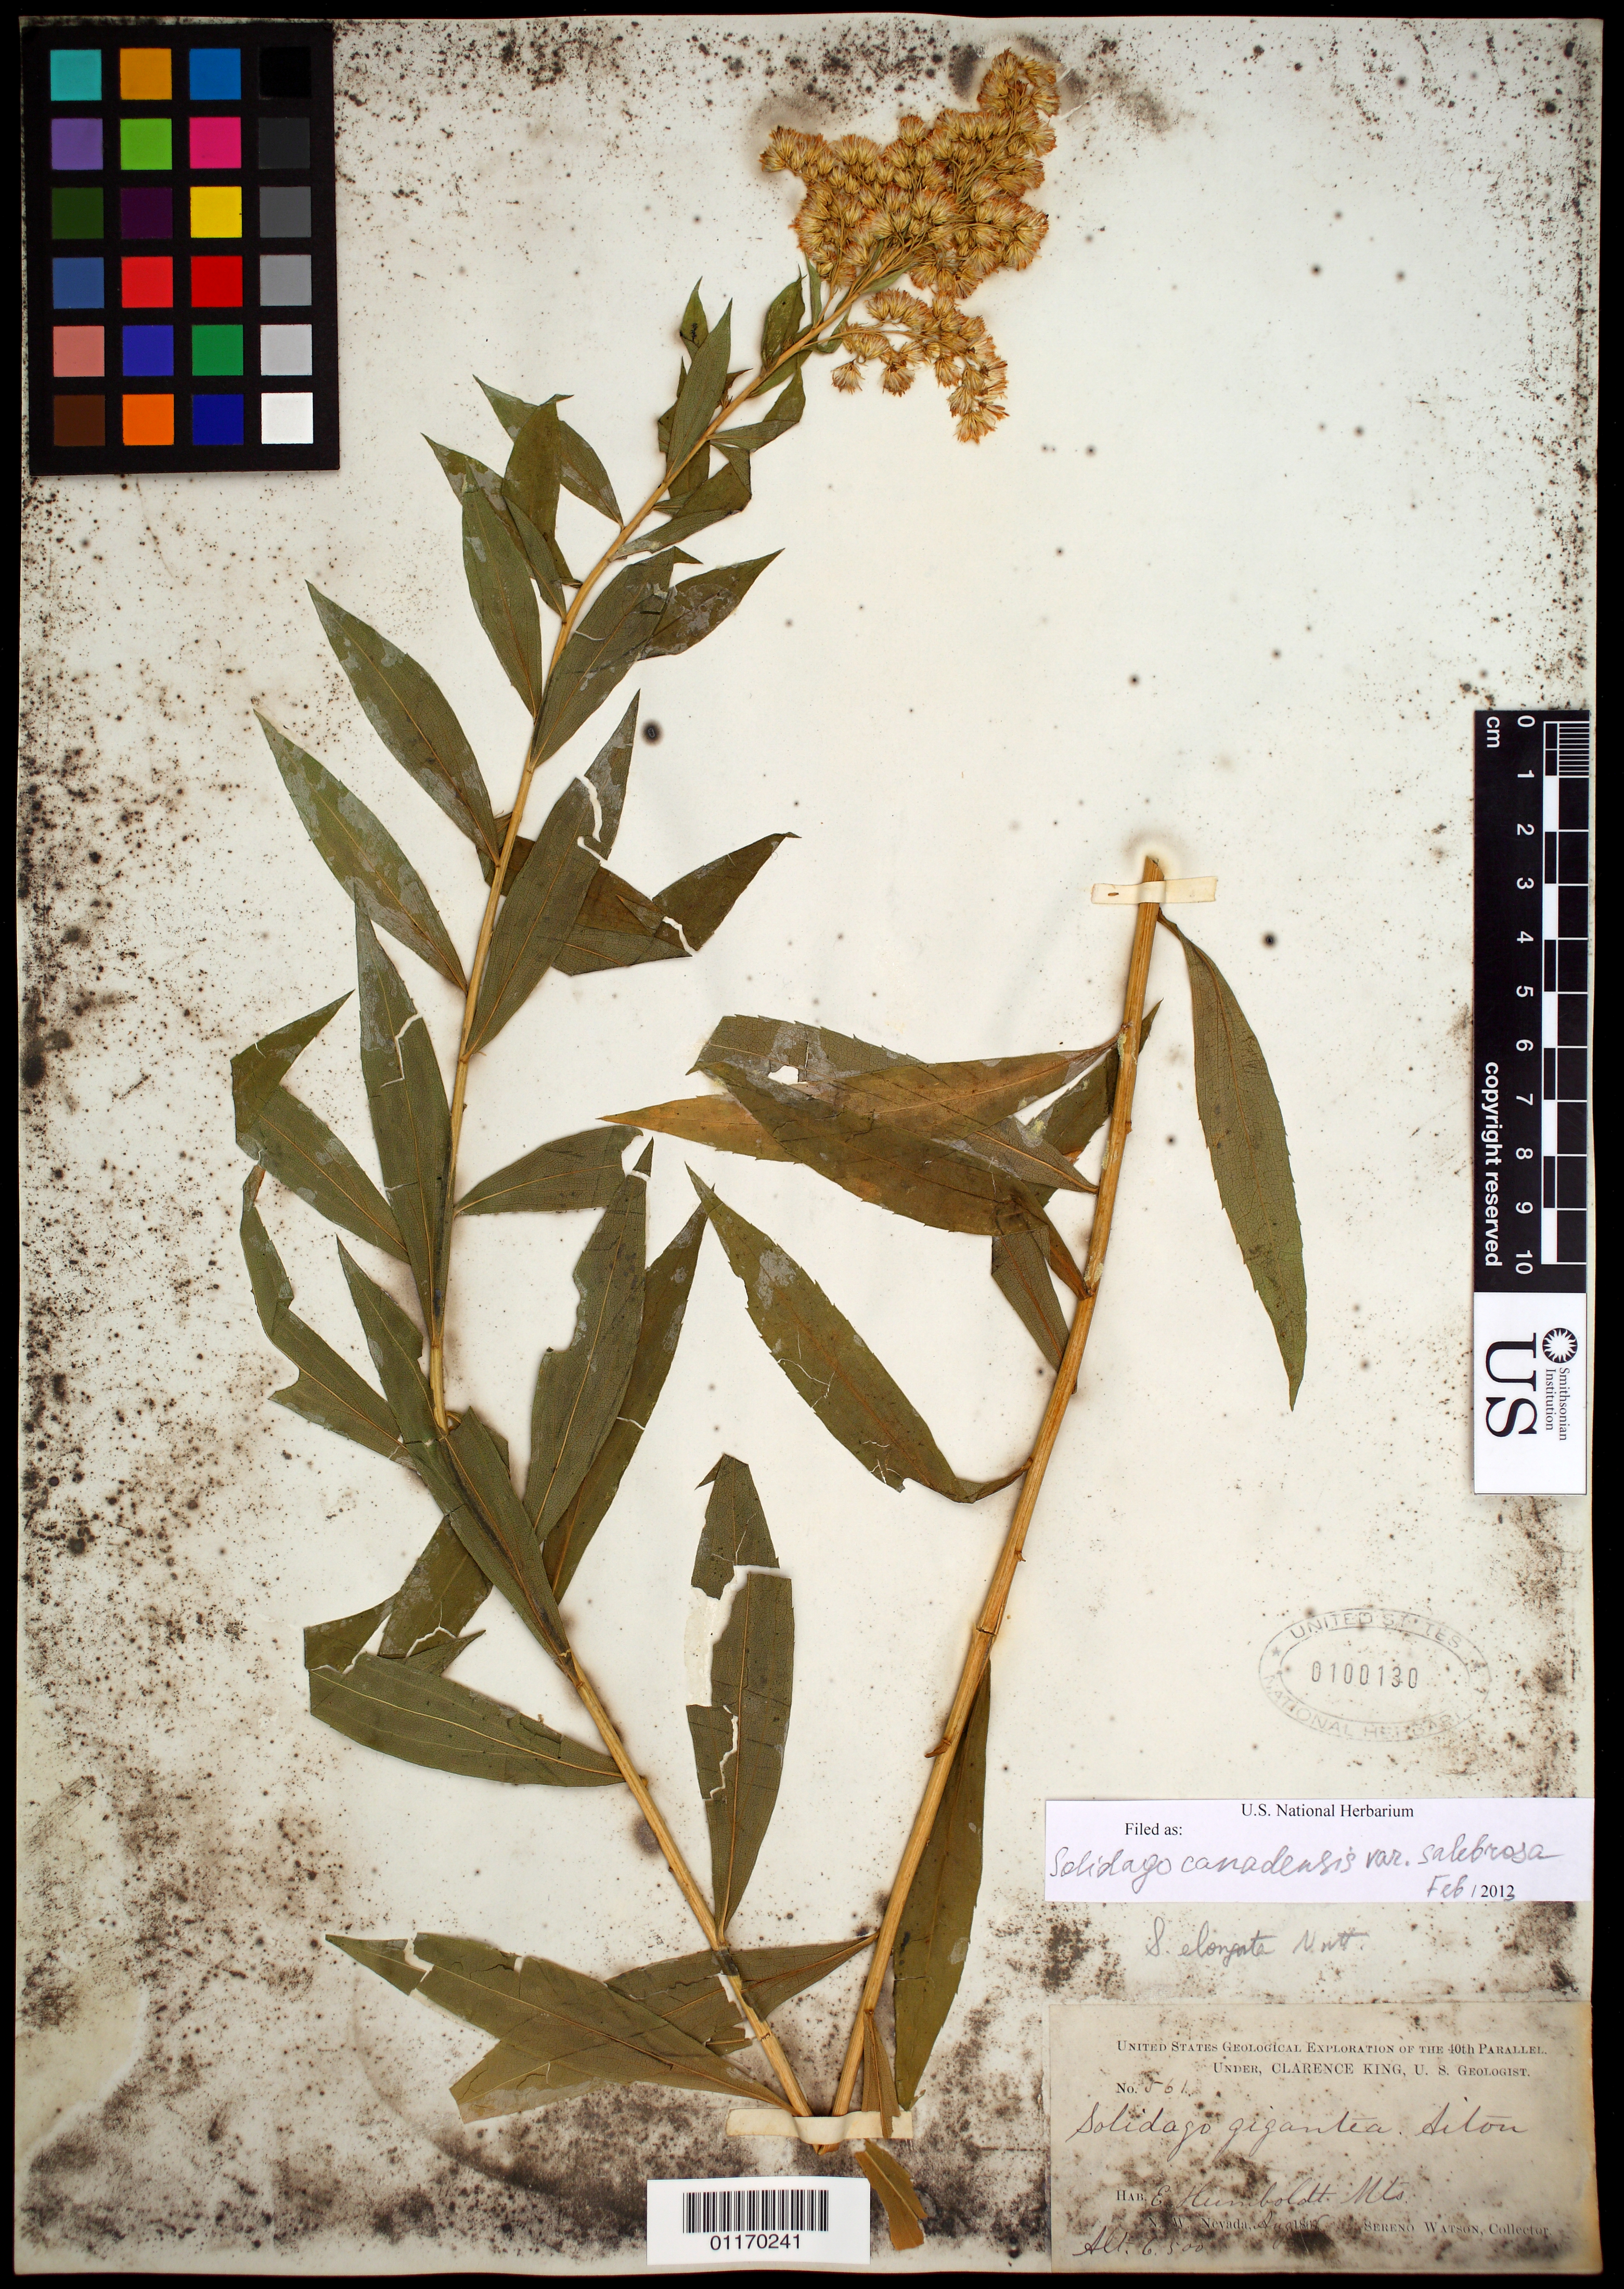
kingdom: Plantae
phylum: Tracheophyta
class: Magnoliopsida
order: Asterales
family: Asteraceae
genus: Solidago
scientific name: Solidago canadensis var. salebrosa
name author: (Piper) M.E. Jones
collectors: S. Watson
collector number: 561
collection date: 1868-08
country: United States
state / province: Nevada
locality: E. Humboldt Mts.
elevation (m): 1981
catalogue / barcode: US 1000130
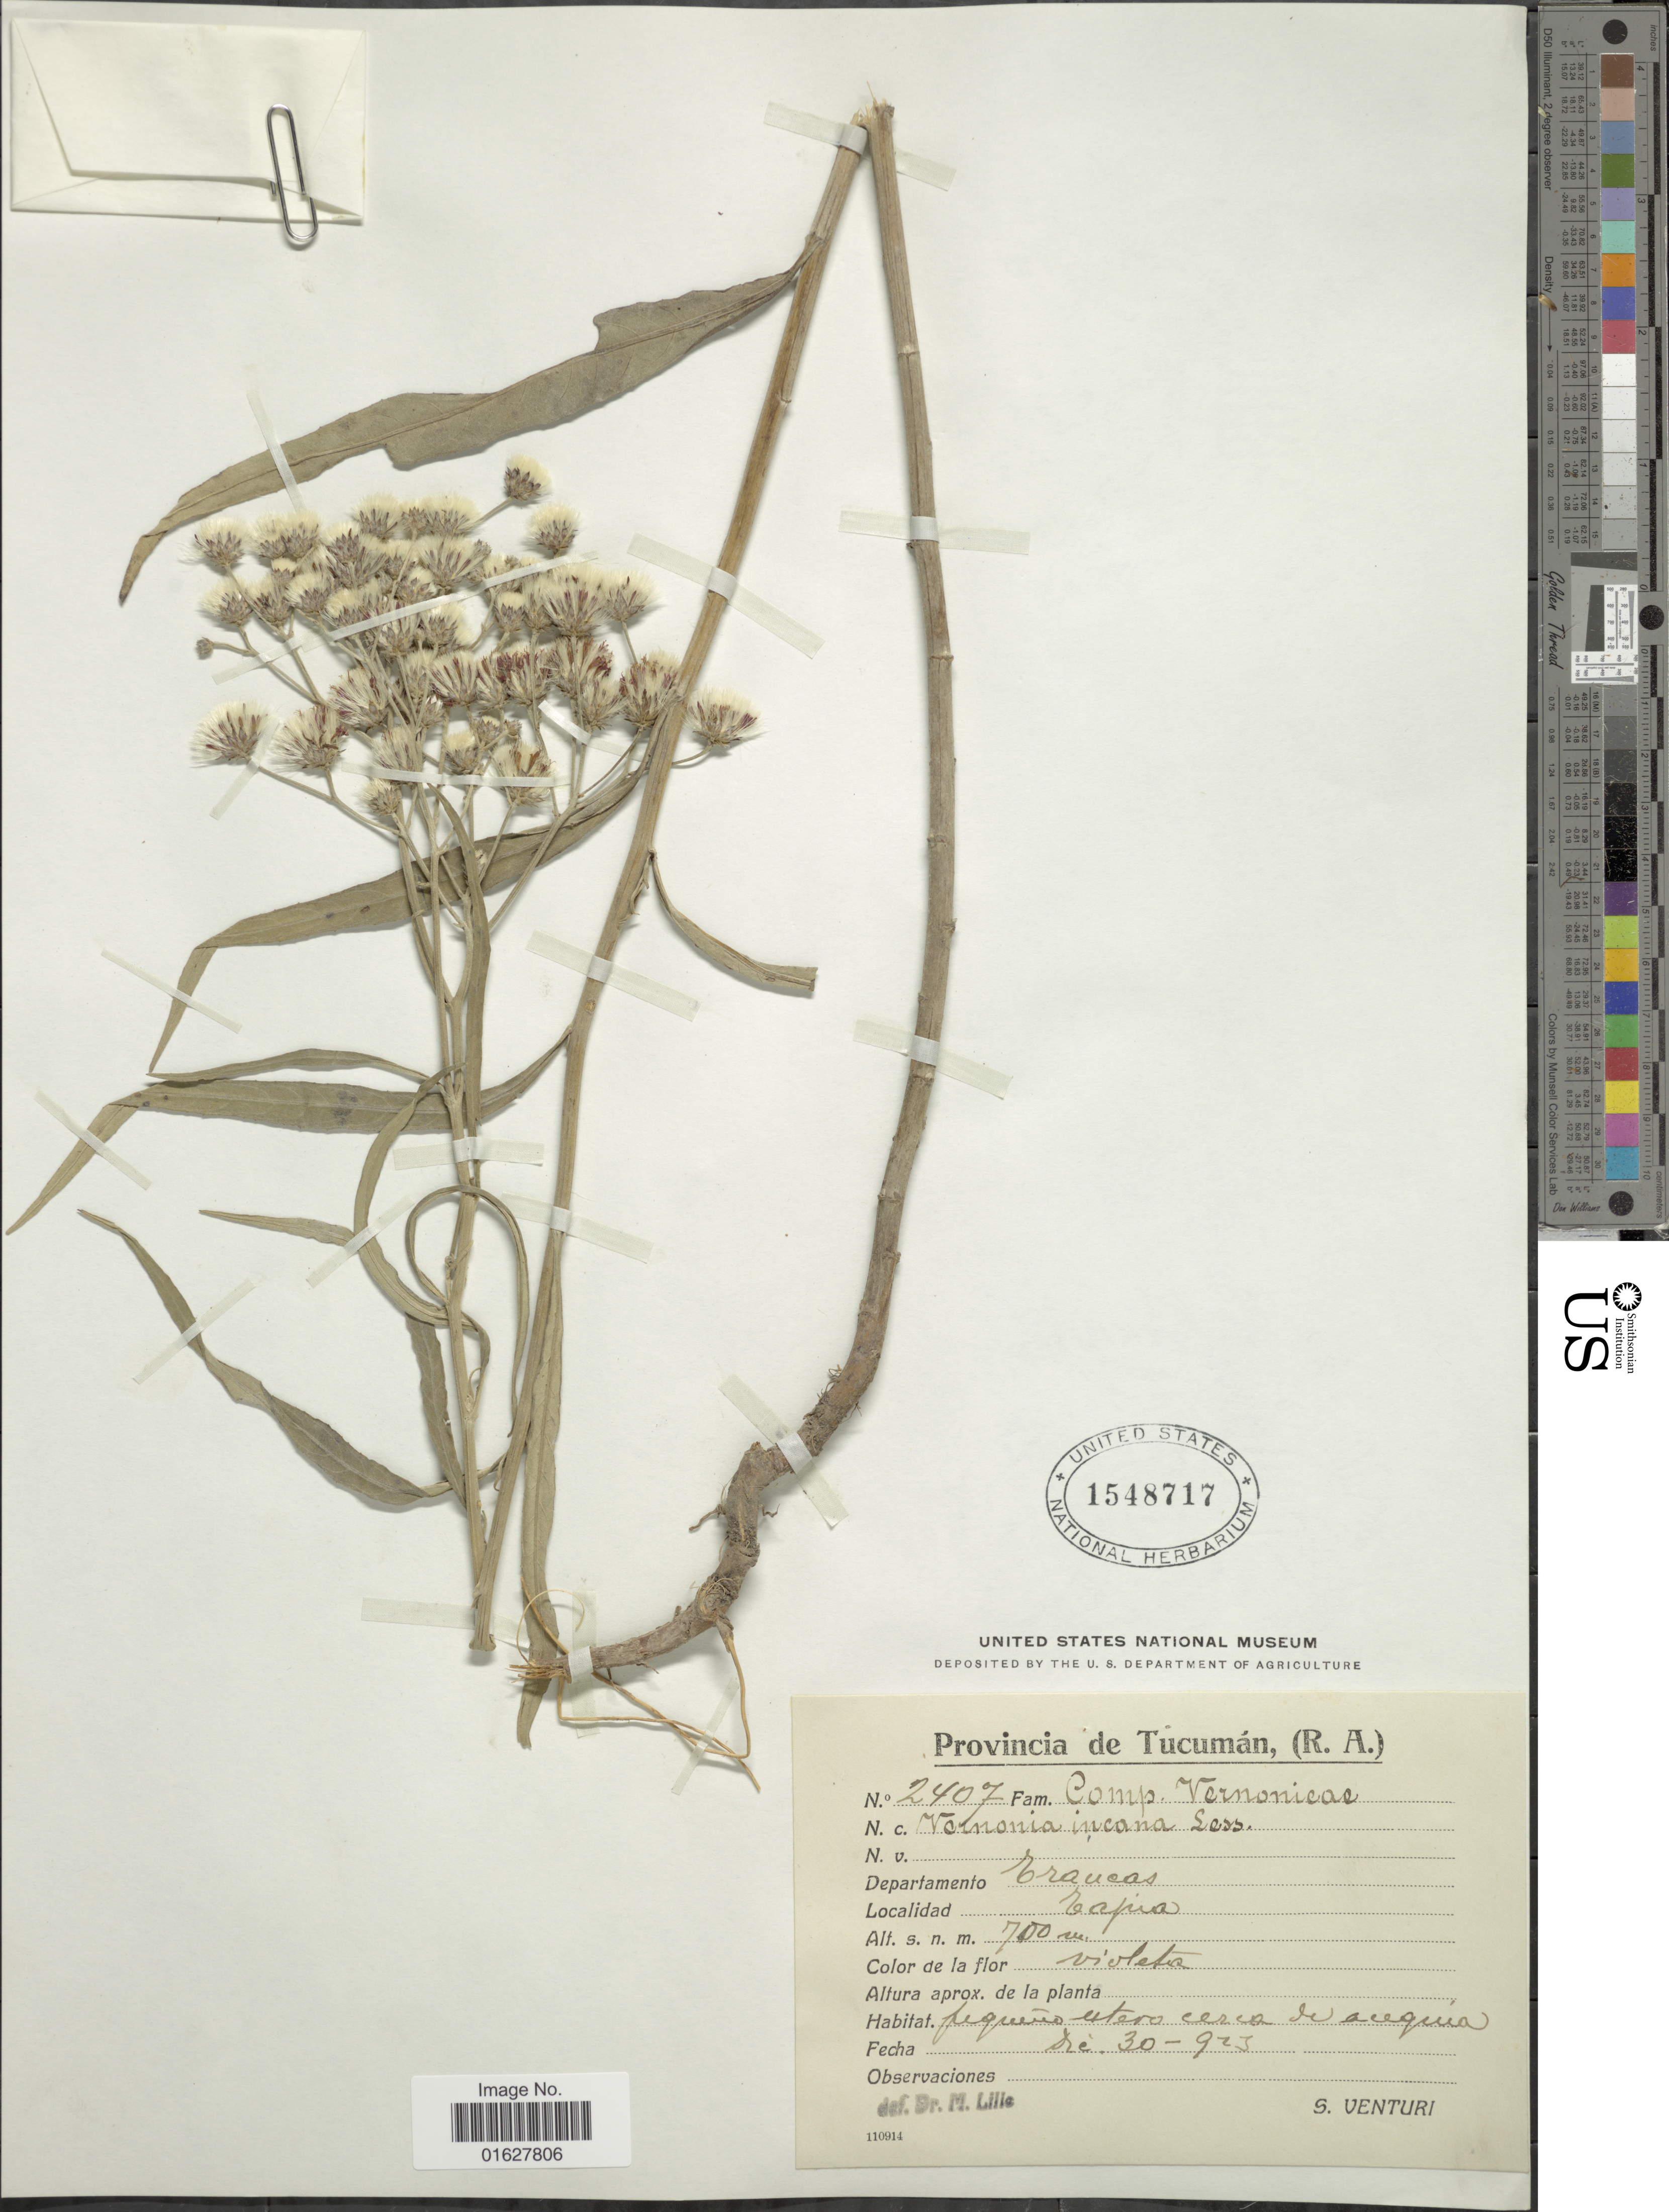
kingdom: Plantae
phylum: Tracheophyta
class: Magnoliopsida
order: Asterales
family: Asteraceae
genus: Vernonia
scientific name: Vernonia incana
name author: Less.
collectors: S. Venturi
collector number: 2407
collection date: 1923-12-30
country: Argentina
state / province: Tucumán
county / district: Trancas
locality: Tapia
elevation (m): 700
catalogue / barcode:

_ _ _ _ _

- _Work to be completed_
Rewrite everything in the material from the line containing "elevation (m): 1981" down to the line containing "locality: Tapia" as a JSON list of strings, one string per line, skipping blank lines. Leave out the pictures.

- _Correct output_
[
  "elevation (m): 1981",
  "catalogue / barcode: US 1000130",
  "kingdom: Plantae",
  "phylum: Tracheophyta",
  "class: Magnoliopsida",
  "order: Asterales",
  "family: Asteraceae",
  "genus: Vernonia",
  "scientific name: Vernonia incana",
  "name author: Less.",
  "collectors: S. Venturi",
  "collector number: 2407",
  "collection date: 1923-12-30",
  "country: Argentina",
  "state / province: Tucumán",
  "county / district: Trancas",
  "locality: Tapia"
]